EXERCISE PROMPT. From the records below, keep only the lines that contain the string "range", and copy each of those lines in full.

[Data entries]
▼▼▼
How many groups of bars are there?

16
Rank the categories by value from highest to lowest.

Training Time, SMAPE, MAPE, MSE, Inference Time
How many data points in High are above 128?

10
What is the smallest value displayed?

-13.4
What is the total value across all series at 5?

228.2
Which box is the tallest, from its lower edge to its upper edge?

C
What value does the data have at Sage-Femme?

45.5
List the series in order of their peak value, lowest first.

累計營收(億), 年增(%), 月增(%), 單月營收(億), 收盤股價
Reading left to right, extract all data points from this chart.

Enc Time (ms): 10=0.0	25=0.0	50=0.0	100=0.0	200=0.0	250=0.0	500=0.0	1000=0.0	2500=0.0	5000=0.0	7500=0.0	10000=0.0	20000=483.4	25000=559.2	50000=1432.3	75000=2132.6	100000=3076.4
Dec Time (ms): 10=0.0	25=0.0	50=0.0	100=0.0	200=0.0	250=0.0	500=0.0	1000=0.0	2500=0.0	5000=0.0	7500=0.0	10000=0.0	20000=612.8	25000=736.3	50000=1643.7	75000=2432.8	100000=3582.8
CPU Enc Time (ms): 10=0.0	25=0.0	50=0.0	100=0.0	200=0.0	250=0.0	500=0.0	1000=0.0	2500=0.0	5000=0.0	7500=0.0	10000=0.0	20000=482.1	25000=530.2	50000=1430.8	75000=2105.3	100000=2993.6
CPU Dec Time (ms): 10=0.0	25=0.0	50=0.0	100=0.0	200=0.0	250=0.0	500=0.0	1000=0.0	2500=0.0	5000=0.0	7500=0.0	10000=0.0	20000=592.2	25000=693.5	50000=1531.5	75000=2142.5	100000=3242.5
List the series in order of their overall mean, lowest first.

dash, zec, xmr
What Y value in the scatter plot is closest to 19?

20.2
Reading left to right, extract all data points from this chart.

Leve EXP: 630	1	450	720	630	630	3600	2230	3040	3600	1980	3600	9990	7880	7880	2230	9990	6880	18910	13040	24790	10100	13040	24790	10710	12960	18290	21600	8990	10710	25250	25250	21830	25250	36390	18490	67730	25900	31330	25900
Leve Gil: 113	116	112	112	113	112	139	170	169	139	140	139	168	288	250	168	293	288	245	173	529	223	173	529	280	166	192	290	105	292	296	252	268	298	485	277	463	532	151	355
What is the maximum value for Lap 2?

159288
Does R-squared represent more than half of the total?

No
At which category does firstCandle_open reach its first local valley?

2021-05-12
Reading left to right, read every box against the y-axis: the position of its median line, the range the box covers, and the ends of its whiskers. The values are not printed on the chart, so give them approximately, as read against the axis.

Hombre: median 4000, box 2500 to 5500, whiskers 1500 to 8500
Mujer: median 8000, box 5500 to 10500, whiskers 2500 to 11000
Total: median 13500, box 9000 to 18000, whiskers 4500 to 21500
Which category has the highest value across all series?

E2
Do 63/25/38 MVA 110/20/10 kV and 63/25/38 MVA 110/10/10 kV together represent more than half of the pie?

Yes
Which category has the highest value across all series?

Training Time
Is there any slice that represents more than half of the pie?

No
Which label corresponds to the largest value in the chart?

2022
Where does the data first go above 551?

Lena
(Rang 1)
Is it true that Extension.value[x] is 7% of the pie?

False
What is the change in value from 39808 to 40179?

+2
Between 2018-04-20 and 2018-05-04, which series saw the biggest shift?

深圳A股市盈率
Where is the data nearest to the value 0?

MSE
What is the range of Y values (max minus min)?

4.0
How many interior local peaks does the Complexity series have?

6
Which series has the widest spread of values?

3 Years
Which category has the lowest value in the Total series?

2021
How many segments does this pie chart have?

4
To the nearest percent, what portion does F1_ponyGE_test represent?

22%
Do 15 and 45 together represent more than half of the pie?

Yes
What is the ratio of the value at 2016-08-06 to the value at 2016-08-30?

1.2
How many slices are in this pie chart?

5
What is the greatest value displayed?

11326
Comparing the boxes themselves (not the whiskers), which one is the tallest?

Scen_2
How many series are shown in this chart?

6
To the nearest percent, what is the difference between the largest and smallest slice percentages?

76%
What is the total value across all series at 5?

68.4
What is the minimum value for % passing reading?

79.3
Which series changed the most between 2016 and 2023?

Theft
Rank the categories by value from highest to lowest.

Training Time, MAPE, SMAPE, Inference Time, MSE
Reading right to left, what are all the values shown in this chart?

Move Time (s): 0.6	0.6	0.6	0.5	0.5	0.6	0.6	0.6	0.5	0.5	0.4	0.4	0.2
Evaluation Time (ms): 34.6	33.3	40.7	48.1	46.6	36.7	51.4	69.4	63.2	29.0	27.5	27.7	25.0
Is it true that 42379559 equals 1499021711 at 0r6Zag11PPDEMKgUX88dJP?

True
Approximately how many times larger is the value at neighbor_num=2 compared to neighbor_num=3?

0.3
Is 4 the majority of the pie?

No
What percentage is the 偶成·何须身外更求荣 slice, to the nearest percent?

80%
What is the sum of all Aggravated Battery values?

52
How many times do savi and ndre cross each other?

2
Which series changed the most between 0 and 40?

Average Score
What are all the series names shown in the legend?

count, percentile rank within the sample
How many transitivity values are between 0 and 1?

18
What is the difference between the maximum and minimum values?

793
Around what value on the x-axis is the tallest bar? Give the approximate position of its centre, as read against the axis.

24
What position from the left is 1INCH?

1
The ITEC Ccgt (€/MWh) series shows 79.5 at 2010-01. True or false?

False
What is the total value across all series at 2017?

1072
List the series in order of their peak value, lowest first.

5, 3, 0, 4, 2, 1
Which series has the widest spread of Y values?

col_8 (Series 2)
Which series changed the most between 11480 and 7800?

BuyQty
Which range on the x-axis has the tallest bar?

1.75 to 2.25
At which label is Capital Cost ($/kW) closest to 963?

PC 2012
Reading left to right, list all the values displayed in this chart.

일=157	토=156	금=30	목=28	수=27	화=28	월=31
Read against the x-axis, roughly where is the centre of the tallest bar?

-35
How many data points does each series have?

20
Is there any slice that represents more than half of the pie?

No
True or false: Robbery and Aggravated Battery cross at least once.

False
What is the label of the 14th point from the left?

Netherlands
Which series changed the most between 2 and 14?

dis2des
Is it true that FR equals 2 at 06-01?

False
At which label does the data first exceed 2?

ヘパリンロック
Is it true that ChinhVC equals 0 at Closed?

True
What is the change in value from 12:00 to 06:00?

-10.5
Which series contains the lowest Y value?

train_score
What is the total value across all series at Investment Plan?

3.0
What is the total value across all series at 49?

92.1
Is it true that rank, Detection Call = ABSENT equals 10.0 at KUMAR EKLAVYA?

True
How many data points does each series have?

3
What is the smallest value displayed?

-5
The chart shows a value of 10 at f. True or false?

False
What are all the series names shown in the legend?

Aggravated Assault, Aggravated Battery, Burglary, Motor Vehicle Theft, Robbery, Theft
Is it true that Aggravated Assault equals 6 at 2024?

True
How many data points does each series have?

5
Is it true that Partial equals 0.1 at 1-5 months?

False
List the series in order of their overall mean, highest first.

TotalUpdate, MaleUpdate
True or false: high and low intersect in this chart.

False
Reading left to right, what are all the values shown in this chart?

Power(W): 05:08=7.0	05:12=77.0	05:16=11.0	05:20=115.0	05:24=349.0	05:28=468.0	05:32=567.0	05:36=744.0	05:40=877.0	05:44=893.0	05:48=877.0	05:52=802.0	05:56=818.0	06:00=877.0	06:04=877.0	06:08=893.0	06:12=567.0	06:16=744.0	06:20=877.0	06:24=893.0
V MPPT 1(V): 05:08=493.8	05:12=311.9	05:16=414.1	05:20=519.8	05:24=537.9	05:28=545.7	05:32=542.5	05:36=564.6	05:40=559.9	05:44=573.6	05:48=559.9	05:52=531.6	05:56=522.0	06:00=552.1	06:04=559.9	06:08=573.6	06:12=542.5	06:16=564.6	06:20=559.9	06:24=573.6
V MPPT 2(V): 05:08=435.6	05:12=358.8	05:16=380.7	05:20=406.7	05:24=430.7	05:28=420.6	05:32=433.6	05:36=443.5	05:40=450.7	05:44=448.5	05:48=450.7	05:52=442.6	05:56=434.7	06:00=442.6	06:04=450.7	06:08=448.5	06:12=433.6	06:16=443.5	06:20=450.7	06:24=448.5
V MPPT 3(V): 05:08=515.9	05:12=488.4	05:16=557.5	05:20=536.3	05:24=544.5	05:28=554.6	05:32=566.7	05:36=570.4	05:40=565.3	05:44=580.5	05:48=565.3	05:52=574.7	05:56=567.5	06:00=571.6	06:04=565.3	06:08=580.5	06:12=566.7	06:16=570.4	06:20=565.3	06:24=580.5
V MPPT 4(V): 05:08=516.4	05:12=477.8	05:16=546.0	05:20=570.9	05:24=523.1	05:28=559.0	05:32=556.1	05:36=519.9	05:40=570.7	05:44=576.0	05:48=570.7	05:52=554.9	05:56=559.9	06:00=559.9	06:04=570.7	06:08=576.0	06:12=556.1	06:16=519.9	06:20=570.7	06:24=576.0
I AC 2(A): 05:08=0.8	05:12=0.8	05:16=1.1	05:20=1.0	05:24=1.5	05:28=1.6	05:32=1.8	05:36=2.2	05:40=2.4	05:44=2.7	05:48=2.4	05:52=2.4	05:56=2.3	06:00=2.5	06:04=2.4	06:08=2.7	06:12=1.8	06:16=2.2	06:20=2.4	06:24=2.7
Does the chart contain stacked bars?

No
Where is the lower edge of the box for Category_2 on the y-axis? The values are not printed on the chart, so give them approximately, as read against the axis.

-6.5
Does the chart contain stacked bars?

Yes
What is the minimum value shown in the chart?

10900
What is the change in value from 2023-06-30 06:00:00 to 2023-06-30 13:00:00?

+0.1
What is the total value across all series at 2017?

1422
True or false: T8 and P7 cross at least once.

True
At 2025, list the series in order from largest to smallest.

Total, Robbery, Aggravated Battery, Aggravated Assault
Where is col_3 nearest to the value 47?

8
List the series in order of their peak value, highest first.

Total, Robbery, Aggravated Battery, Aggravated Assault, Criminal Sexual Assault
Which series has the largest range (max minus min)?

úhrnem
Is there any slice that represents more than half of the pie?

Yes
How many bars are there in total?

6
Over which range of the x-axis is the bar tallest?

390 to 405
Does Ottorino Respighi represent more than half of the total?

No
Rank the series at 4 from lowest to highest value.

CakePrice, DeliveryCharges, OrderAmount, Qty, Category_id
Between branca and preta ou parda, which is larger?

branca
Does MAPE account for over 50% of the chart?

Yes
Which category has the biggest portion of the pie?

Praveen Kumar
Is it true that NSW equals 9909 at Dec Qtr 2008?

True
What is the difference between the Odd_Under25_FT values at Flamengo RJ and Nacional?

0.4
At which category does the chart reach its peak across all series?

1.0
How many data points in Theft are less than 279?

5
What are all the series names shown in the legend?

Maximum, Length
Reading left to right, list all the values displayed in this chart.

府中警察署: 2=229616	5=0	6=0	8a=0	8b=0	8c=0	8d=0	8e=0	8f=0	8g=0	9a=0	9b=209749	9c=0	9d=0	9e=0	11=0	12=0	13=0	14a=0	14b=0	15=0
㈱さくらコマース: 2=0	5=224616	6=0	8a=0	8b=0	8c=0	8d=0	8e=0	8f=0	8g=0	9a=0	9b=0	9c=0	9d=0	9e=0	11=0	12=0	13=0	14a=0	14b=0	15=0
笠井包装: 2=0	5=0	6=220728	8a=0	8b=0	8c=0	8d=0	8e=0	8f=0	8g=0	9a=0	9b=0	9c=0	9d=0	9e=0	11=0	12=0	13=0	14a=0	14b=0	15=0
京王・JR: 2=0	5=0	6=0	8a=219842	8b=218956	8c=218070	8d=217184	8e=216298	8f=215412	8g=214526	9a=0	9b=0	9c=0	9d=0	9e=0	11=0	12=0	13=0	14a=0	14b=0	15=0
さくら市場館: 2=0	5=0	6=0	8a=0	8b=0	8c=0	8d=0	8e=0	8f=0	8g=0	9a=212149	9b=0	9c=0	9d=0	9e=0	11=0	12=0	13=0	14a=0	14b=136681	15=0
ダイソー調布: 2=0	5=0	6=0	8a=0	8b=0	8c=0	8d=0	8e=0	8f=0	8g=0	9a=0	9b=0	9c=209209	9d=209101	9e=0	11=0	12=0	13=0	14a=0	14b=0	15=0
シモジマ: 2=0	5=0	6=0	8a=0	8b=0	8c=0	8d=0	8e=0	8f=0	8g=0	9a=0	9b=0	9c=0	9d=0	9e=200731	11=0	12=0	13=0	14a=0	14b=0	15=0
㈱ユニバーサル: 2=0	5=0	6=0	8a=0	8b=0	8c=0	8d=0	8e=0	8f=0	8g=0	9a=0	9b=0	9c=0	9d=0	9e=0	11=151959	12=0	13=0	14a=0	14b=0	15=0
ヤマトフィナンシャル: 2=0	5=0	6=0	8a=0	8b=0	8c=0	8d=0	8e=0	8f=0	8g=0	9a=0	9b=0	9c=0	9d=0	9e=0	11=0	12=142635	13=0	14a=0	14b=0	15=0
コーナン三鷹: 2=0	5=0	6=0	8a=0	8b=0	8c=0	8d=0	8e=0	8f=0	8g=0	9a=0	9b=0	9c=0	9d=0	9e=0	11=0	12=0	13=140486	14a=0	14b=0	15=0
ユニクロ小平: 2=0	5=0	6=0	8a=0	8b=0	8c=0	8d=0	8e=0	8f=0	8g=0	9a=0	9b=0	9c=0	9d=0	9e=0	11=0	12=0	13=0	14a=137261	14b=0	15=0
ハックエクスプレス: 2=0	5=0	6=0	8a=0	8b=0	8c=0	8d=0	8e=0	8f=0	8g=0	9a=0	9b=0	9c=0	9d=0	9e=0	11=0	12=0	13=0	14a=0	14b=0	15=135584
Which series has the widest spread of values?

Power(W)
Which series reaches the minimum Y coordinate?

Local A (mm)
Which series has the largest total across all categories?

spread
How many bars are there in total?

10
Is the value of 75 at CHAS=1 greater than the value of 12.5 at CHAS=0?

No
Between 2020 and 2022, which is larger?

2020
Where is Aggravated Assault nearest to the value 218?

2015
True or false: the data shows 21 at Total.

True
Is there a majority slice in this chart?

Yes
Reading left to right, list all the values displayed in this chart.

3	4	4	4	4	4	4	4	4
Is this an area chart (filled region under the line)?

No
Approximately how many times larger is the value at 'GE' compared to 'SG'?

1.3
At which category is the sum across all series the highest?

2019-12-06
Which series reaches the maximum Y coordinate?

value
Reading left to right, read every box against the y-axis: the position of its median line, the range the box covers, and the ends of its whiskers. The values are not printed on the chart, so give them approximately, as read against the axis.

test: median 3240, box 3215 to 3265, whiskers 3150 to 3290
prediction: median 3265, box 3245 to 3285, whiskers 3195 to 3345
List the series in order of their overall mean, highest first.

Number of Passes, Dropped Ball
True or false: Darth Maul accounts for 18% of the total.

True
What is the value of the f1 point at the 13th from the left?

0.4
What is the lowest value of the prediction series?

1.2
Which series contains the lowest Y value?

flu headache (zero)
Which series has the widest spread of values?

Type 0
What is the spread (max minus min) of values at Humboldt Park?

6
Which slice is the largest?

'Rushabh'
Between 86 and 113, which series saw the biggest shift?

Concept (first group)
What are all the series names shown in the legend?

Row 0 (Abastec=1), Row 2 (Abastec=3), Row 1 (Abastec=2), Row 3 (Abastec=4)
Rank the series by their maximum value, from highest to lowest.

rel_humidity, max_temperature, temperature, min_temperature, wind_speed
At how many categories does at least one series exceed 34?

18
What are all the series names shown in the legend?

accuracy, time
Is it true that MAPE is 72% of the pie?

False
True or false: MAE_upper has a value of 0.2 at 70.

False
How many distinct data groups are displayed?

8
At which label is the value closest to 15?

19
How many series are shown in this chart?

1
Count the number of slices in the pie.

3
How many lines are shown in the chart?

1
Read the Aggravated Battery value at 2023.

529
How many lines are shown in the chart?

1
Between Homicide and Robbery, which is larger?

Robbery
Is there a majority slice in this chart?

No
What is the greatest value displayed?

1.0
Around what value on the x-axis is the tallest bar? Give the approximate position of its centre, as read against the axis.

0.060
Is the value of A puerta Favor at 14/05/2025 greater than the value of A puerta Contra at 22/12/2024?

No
▲▲▲
OUTPUT.
Reading left to right, read every box against the y-axis: the position of its median line, the range the box covers, and the ends of its whiskers. The values are not printed on the chart, so give them approximately, as read against the axis.
What is the range of Y values (max minus min)?
Which range on the x-axis has the tallest bar?
Which series has the largest range (max minus min)?
Over which range of the x-axis is the bar tallest?
Reading left to right, read every box against the y-axis: the position of its median line, the range the box covers, and the ends of its whiskers. The values are not printed on the chart, so give them approximately, as read against the axis.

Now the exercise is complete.